▶ TASK REQUIREMENTS: Pictures stay out of the copy. Retype exactly the lines below from the one with "gap: 8px ->" through the one with "text: criterion ->".

▶ GIVEN DATA:

§

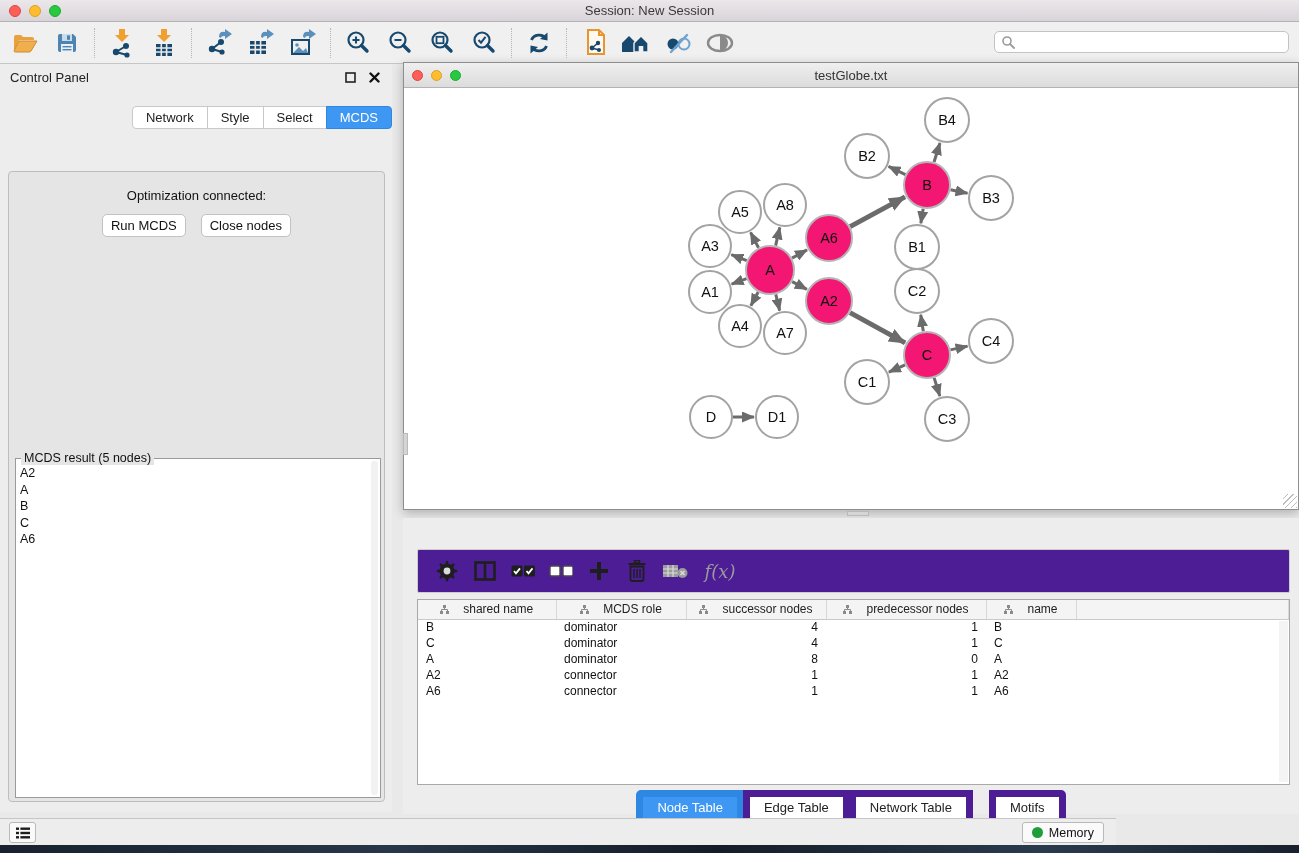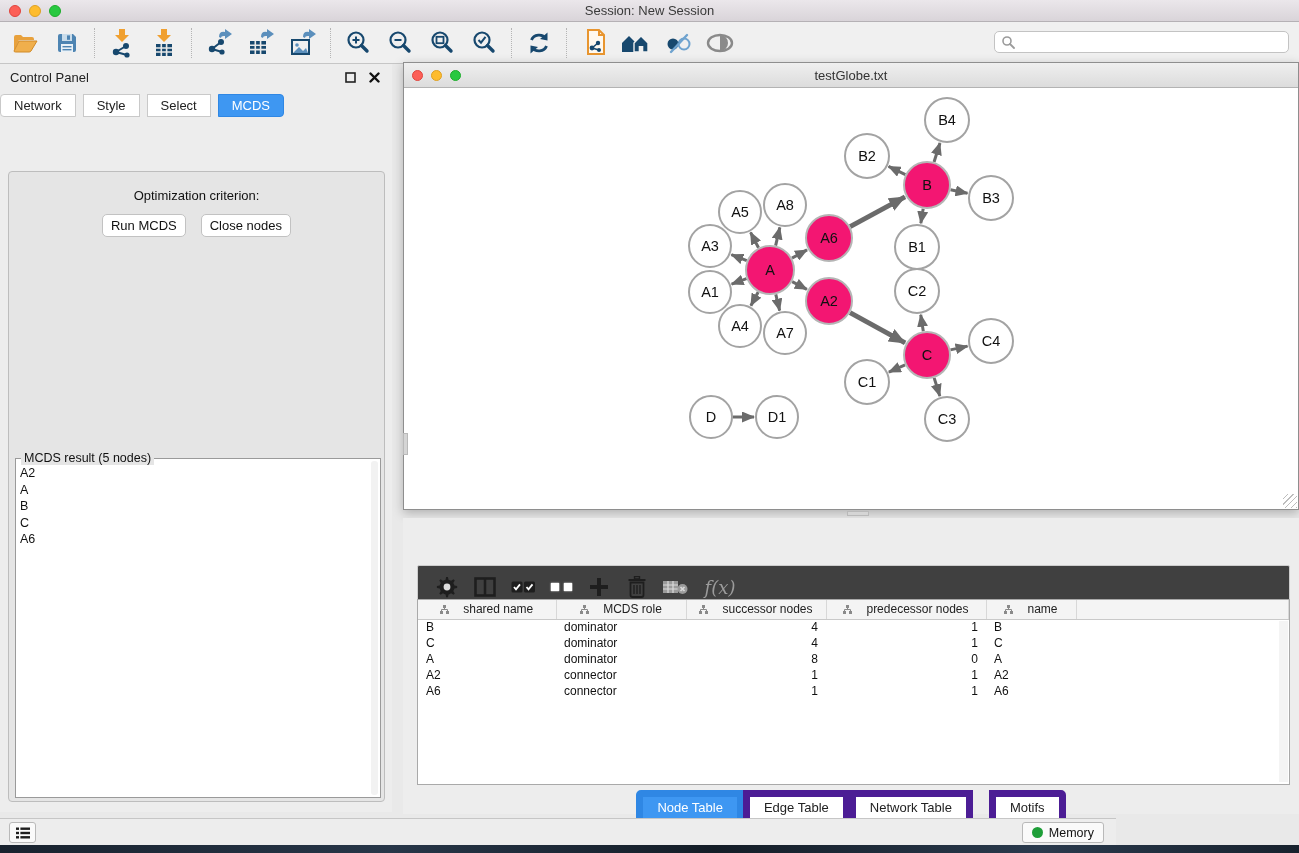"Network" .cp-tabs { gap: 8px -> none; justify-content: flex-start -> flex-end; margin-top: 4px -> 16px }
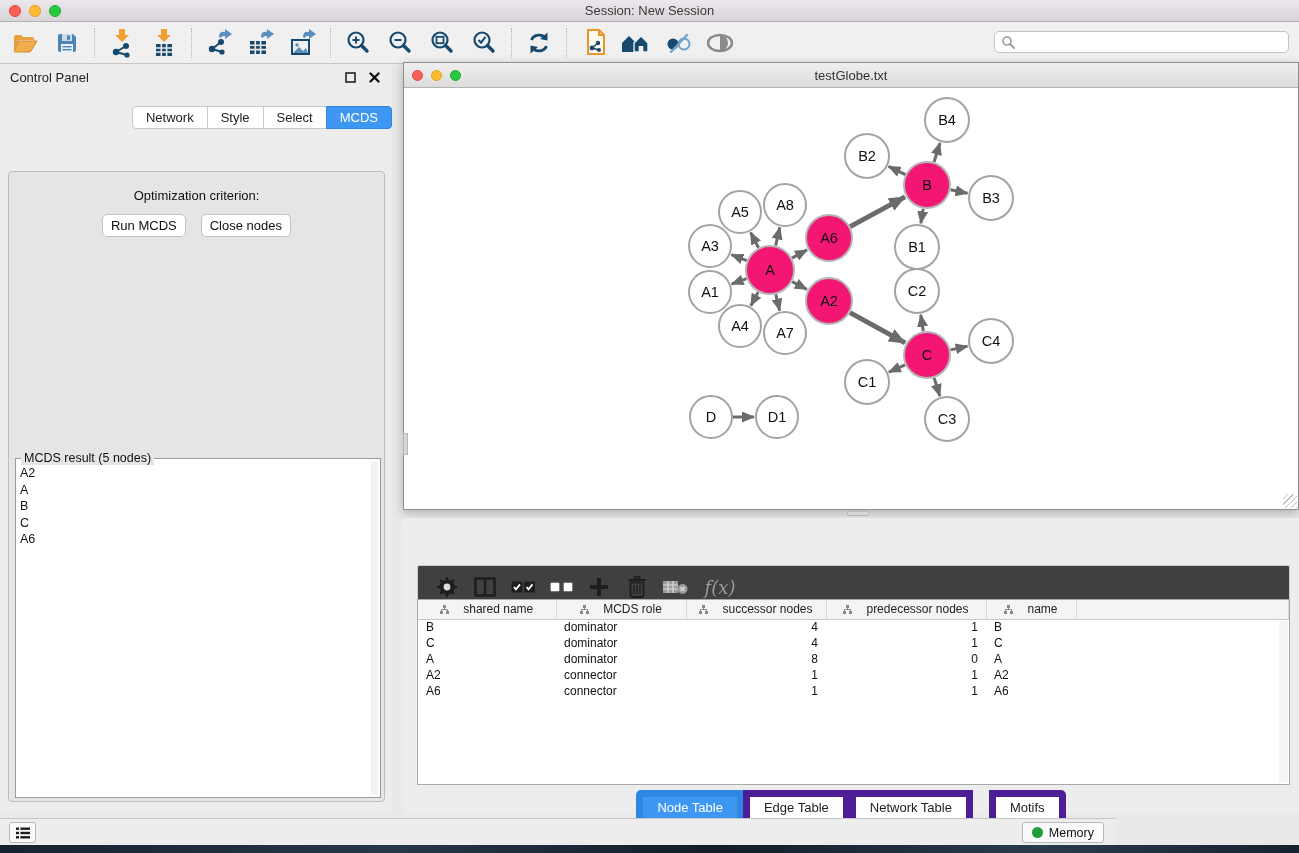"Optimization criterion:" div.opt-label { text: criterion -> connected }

§

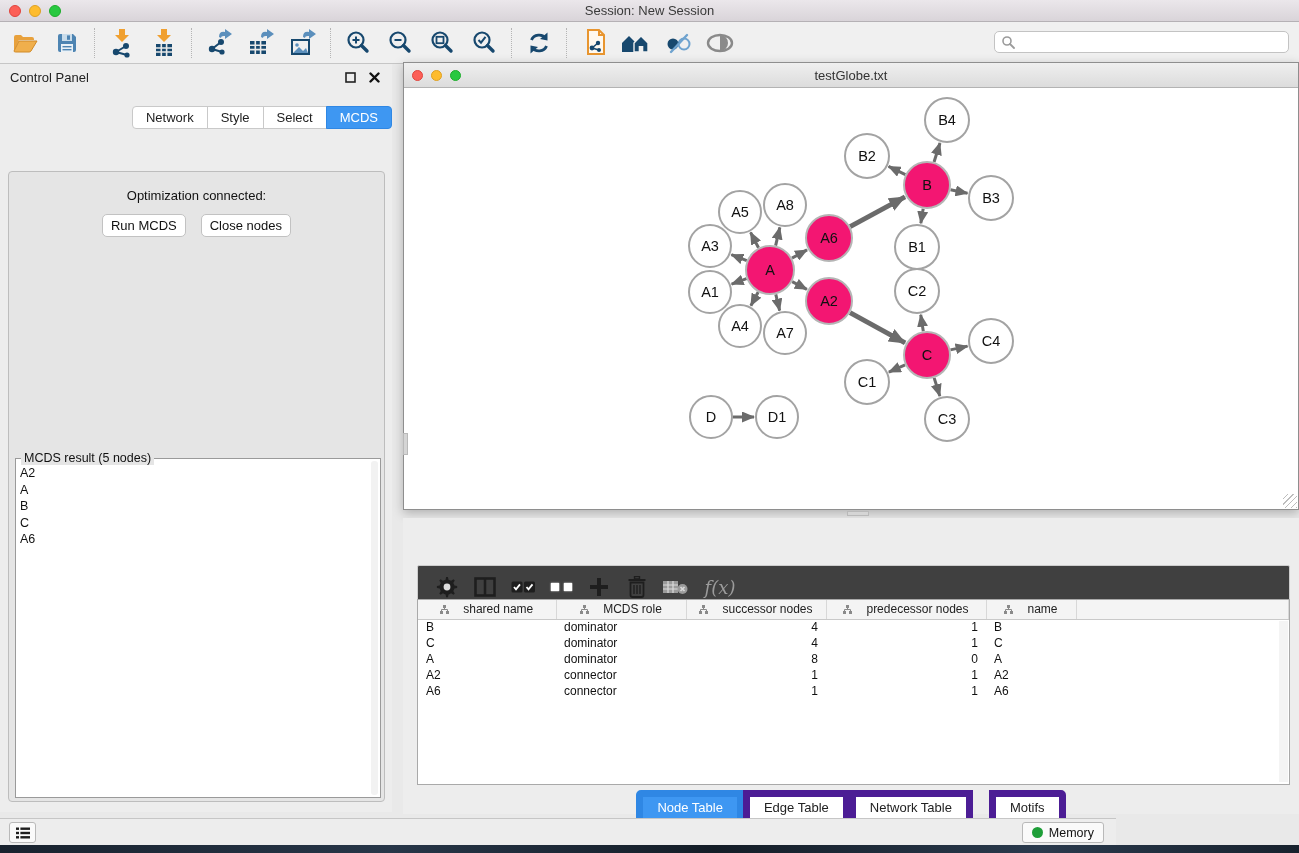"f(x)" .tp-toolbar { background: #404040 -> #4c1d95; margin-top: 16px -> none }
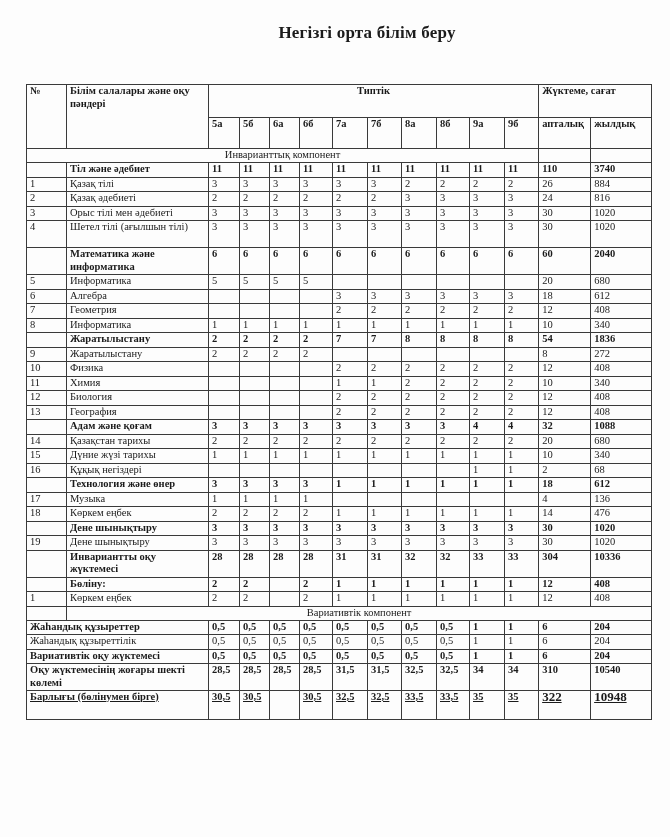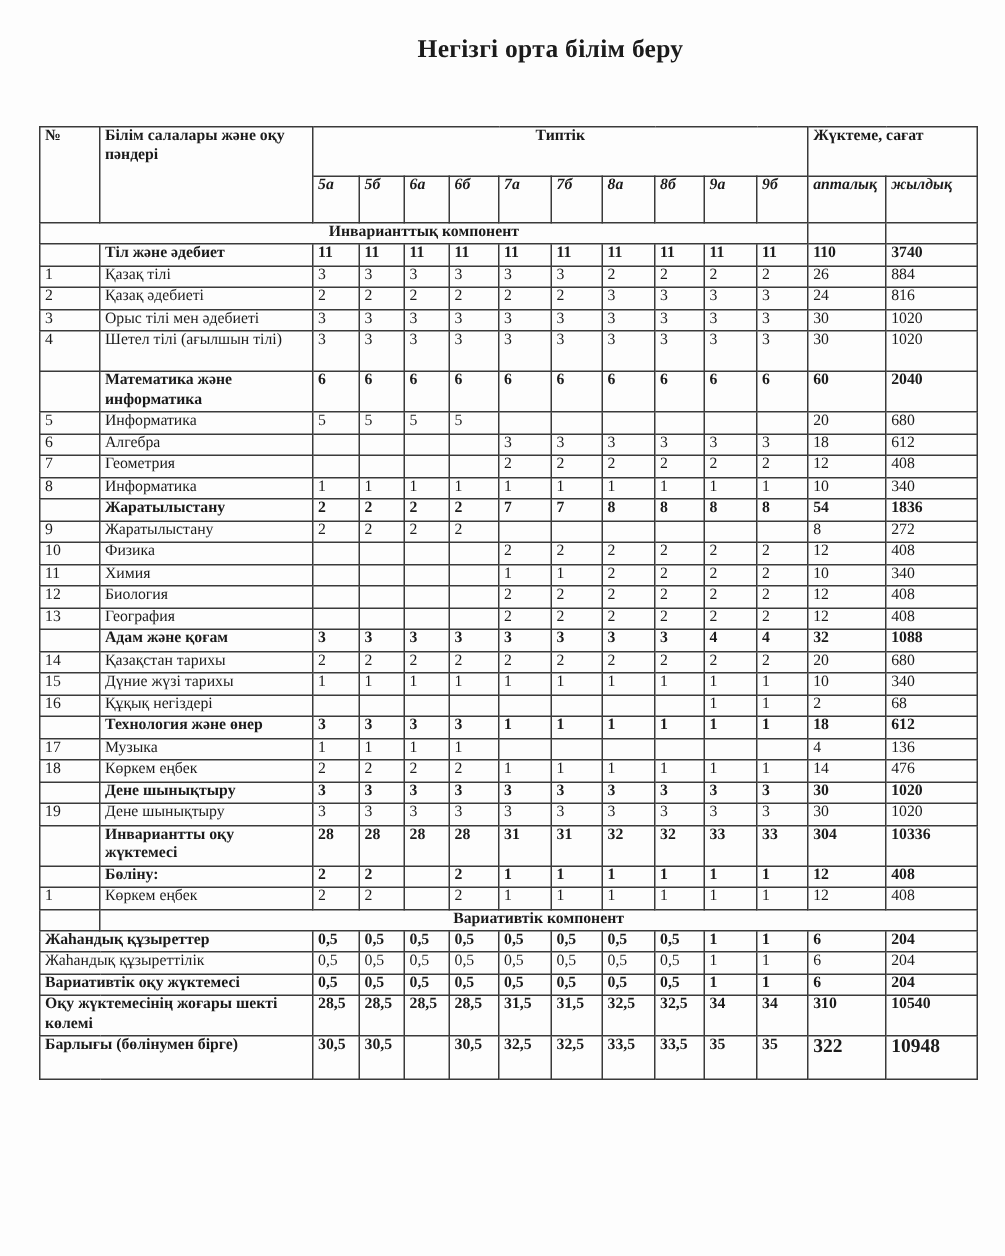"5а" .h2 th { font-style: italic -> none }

§

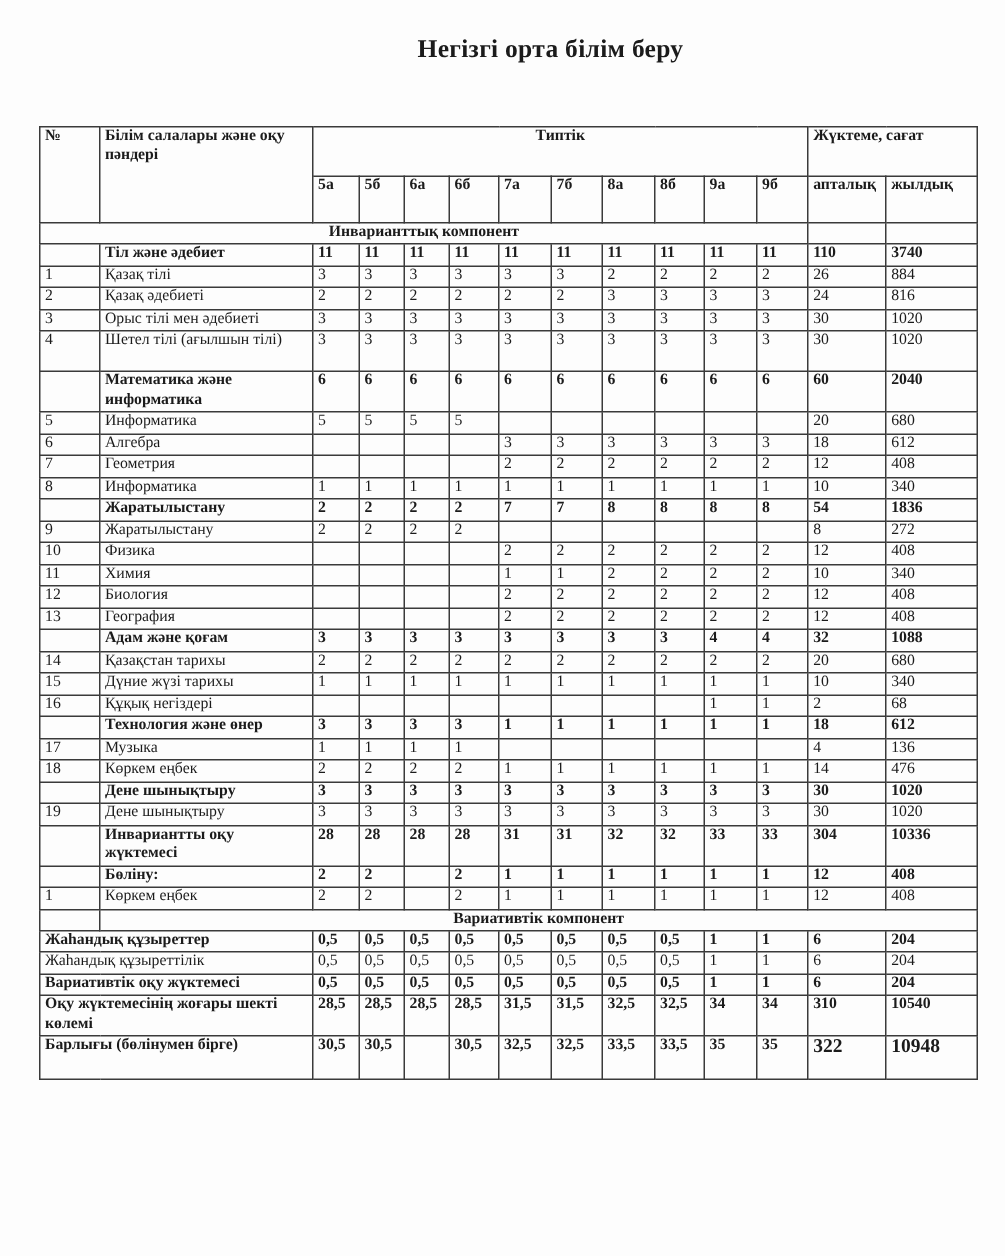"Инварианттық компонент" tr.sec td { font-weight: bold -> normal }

§

▶ PROBLEM SOLUTION:
"Network" .cp-tabs { gap: 8px -> none; justify-content: flex-start -> flex-end; margin-top: 4px -> 16px }
"Optimization criterion:" div.opt-label { text: criterion -> connected }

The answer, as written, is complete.